Stop letting him off. Choose something that you would like and somewhere you want to go and tell him..

Iceboy80 · 20/05/2025 20:31

I'm not one for surprises so I'll ask you what you want, if you say "nothing" I'll ask "are you sure, let me know what you want" if they still say nothing then I'll get them nothing, either tell me or don't but I'm not into games.

I may however remember something you may have mentioned in the past and if so I may get that instead.

PonyPatter44 · 20/05/2025 20:35

You've got two choices, love. Start using your words, and tell him what you'd like - a cashmere jumper, red wellies, Chanel makeup, whatever, plus you'd like him to book somewhere nice for lunch.

Or... you go proper nuclear, and stop getting him anything for his birthday or Father's Day.
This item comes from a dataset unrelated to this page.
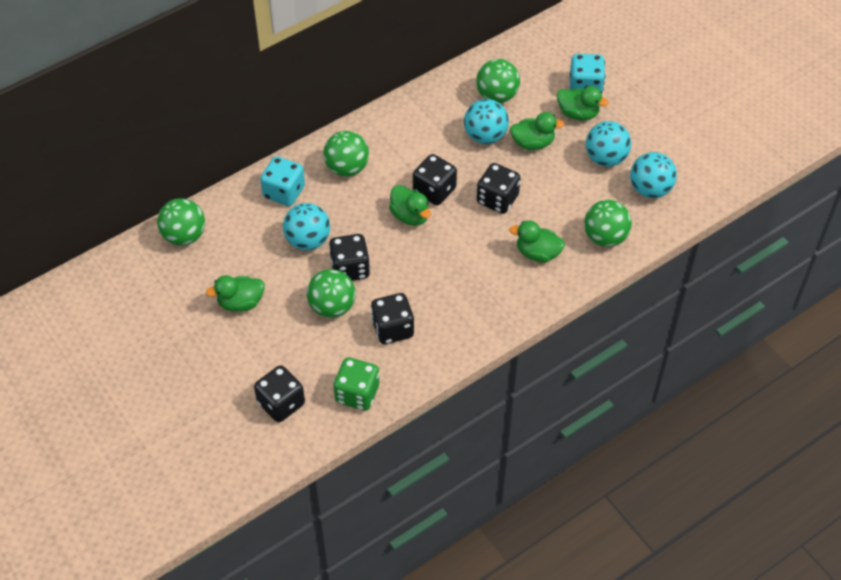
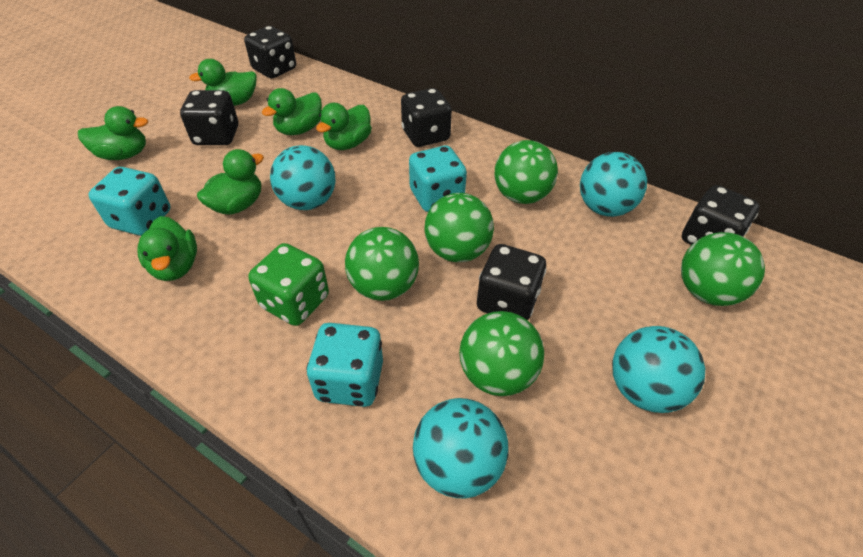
green duck: [206,275,265,312] [389,185,431,226] [509,220,565,263] [510,112,565,150] [557,86,609,121] = 5 -> [78,106,148,160] [137,216,197,281] [189,59,256,106] [197,149,264,215] [262,88,322,135] [316,103,372,150] = 6
turquoise dice: [260,156,305,206] [570,54,605,92] = 2 -> [89,167,171,236] [307,323,383,407] [409,146,467,212] = 3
I think if you don't bother with anything for FD, and then look him straight in the eye and say, "I didn't know what you wanted", he'd have to be monumentally thick not to get the message.

MounjaroMounjaro · 20/05/2025 20:45

So many people here giving him the benefit of the doubt. He happily asks for his own presents. He loves having presents. He asks in a way that she has to say she doesn't want anything. He should say 'nonsense' to that and get her something nice.